Ansburg’s laptop did not make it through this review, she said.

Until further developments in the case, the incident is considered only a theft. To be considered identity theft, a person whose identity was stolen would have to file a separate report detailing the misuse of their identity, Egan said.

If the laptop were part of an identity crime there would be a better possibility of tracing it back to a suspect, he said.

Criminals who traffic in identity information are typically much smarter than other criminals, said Ralph Rojas, a criminal justice professor who recently gave a presentation on identity theft.

“Someone who is very good at computer forensics can retrieve information from a computer that has been deleted,” Rojas said.

No information is safe, and there are mechanisms that can be used to retrieve any data that has ever been on a computer, he said.

“The only thing that is safe is if you have the programs that are one step ahead of everybody else,” Rojas said.

The new security measures Metro uses are pretty good because they force users to choose a complicated password that has to be changed every six months, Rojas said.

However, the real issue is not information security. What the college should focus on is securing the hardware that the information is stored on, Rojas said.

“I think that a solution to preventing this from happening again … is to hold people responsible,” Rojas said.
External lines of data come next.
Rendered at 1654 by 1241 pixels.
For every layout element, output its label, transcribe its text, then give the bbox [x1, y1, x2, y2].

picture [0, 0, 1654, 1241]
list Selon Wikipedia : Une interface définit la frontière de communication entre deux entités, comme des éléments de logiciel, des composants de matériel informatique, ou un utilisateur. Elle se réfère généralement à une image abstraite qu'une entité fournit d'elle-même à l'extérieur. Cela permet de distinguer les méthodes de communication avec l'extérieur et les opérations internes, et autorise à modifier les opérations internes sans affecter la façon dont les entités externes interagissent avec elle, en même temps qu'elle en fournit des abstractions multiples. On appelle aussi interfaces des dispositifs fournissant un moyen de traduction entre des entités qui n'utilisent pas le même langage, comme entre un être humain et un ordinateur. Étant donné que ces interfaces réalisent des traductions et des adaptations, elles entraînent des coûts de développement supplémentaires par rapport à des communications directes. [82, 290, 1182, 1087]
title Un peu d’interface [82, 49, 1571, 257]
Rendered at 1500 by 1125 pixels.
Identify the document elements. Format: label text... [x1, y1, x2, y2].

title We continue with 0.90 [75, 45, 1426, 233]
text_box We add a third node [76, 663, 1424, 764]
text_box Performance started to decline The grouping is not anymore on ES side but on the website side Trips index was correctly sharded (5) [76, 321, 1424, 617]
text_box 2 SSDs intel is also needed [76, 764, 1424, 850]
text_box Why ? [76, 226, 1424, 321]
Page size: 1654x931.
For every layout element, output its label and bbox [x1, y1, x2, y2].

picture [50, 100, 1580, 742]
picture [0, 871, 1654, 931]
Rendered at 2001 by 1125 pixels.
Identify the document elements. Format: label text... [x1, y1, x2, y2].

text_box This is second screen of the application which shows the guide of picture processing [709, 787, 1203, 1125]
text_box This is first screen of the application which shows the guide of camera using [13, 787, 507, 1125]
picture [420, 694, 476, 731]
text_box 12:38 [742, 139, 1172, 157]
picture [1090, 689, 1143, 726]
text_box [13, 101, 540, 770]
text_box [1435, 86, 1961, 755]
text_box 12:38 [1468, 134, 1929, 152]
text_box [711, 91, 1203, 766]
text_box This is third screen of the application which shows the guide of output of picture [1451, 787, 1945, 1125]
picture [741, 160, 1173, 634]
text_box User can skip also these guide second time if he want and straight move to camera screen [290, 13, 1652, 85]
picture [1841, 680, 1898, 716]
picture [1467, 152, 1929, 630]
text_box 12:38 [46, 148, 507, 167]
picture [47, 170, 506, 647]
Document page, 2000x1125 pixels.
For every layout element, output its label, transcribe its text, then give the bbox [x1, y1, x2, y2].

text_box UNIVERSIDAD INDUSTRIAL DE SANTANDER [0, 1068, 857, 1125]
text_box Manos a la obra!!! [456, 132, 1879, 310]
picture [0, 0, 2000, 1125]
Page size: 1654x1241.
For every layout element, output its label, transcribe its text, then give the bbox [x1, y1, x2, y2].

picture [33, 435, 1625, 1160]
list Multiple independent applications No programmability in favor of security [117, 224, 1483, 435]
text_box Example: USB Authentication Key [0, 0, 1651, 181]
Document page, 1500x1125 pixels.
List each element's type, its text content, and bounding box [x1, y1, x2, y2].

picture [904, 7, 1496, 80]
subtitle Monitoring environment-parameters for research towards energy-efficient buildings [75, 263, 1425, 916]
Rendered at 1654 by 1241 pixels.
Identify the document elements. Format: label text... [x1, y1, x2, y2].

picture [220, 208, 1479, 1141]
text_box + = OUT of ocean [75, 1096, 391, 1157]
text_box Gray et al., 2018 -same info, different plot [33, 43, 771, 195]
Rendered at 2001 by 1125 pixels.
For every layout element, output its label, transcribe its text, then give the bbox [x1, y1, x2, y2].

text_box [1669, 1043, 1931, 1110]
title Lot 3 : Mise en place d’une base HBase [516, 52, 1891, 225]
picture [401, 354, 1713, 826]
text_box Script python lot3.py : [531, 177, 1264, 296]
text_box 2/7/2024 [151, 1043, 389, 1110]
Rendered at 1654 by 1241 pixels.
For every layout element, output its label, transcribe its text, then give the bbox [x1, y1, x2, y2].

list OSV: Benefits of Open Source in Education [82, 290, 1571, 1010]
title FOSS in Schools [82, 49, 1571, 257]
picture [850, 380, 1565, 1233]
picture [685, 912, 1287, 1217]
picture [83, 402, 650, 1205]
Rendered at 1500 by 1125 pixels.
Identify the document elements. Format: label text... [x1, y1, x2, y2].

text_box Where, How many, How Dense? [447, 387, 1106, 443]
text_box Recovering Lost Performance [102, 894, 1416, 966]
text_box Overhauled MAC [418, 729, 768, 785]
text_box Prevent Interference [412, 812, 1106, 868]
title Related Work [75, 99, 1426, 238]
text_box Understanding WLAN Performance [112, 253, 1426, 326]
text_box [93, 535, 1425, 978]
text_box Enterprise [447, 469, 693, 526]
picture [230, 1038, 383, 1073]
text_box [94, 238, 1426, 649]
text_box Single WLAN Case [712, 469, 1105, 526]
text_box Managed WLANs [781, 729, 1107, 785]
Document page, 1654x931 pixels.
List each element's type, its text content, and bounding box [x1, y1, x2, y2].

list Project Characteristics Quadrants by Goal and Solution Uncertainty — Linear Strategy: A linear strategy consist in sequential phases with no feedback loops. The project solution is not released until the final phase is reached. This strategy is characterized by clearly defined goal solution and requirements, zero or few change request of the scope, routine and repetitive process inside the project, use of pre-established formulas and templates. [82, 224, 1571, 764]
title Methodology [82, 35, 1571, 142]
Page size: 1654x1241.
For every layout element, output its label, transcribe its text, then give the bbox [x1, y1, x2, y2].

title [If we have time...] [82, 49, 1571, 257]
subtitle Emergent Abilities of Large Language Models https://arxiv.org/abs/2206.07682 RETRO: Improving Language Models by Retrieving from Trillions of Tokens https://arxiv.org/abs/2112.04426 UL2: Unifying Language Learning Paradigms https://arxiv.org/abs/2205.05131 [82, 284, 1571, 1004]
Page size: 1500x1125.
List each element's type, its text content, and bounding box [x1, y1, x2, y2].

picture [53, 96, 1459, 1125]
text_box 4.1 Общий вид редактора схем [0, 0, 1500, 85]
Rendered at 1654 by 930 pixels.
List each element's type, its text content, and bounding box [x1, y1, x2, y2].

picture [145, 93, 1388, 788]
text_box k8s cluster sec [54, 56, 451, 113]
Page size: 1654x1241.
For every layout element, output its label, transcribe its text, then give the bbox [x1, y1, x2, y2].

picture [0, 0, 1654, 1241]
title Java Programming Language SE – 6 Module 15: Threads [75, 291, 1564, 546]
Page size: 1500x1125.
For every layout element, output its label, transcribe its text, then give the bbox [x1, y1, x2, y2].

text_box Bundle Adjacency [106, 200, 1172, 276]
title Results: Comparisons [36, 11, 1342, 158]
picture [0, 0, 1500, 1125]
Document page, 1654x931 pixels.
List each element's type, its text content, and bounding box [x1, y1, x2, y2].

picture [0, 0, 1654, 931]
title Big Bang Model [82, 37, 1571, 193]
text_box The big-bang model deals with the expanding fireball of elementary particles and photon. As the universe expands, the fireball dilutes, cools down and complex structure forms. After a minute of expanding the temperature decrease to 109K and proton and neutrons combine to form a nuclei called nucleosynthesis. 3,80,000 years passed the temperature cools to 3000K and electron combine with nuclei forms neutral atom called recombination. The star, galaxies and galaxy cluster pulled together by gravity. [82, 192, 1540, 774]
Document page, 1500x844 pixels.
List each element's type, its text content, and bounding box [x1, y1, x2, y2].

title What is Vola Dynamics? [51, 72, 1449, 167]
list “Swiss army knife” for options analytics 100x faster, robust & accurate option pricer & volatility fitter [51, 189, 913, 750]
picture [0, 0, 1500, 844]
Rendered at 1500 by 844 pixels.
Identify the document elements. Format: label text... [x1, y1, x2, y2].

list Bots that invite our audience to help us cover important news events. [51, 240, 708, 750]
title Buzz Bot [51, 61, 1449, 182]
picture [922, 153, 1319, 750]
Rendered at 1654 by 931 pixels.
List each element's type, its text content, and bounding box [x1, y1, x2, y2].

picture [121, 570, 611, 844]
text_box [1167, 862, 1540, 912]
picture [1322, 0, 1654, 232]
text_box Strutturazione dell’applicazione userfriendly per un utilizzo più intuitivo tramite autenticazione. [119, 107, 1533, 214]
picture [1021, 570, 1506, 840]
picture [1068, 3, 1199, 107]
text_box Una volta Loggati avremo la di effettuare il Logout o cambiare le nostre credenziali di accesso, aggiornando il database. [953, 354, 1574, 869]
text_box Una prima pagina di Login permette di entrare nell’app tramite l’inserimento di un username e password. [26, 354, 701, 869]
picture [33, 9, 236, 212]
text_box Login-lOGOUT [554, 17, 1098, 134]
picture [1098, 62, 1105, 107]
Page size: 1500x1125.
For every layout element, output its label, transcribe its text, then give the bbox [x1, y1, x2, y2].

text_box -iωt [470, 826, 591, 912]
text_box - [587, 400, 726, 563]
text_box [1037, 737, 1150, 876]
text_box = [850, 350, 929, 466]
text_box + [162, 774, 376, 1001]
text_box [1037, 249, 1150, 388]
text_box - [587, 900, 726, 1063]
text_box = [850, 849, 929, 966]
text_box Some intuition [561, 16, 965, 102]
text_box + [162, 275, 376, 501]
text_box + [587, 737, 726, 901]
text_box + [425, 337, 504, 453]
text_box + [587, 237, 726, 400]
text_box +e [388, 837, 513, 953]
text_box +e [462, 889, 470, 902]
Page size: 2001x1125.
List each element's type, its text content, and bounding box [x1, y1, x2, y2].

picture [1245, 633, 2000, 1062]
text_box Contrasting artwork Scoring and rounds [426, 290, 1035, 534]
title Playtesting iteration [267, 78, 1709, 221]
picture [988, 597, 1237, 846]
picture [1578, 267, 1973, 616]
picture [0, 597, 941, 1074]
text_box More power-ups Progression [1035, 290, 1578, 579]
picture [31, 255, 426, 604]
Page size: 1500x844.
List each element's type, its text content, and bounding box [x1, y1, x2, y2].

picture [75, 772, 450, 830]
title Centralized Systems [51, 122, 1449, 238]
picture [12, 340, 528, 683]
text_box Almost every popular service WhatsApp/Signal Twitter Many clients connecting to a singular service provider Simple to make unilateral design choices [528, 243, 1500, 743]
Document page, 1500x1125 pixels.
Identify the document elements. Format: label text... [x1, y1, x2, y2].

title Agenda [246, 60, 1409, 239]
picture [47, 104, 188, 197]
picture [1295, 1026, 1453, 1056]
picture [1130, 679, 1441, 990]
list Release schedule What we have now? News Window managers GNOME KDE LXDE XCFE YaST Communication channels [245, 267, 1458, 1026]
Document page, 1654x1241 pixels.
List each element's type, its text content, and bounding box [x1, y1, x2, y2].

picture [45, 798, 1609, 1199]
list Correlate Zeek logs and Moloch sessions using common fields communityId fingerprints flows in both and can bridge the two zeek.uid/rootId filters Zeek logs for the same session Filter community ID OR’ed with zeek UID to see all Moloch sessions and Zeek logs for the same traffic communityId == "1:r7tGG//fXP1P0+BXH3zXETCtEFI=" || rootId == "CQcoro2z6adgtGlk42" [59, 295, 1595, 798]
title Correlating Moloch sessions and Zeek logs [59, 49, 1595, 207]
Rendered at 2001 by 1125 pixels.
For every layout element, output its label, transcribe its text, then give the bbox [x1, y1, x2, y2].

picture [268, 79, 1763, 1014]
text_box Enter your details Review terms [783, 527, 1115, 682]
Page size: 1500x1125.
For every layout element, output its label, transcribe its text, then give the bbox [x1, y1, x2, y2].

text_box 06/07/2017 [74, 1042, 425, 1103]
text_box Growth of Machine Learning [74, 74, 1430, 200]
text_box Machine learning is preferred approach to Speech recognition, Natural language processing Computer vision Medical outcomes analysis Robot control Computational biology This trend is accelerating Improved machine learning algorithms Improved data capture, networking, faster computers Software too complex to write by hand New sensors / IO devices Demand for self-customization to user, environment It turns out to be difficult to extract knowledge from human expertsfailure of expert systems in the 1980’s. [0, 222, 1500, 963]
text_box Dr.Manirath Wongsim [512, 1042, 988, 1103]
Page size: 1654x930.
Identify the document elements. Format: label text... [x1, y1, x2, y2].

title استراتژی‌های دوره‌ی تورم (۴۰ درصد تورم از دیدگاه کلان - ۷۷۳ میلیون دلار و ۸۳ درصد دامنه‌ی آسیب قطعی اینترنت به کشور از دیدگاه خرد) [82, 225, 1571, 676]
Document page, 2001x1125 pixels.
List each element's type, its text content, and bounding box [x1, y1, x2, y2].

He mentioned the example of a gun owner who can be held liable for a shooting involving their gun even if it was taken from their house without their knowledge.

“The person who received the laptop needs to be responsible for it,” Rojas said.

Egan said the theft is ultimately Metro’s responsibility.

“It’s their equipment, their responsibility. Why all this information was on a laptop, I don’t know,” he said.

According to the Auraria police crime logs, a total of at least 17 laptop and desktop computers have been reported stolen on campus since the laptop theft last spring.

“Years ago it used to be typewriters. Now it’s laptops because they’re easy. Everybody has one,” Egan said.

Office doors are often left open around campus, and thieves who work the area take advantage of the open nature of the campus, he said.

“If they can see anything of value, they’re going to go ahead and take it,” Egan said.

It may be easy for a student to have access to an office, but it is just as easy for a thief off the street to wander around campus looking for opportunities to steal, he said.

“With so many students and so many different people down here, what’s suspicious and what isn’t? A thief could come in dressed as a student … and basically get away with it,” Egan said.

The main thing to remember is keep your belongings locked up or keep them with you, he said.

"Laptops are a problem. Maybe next year it’ll be Blackberries … whatever the next new thing is that’s easy to steal and people leave laying around,” Egan said.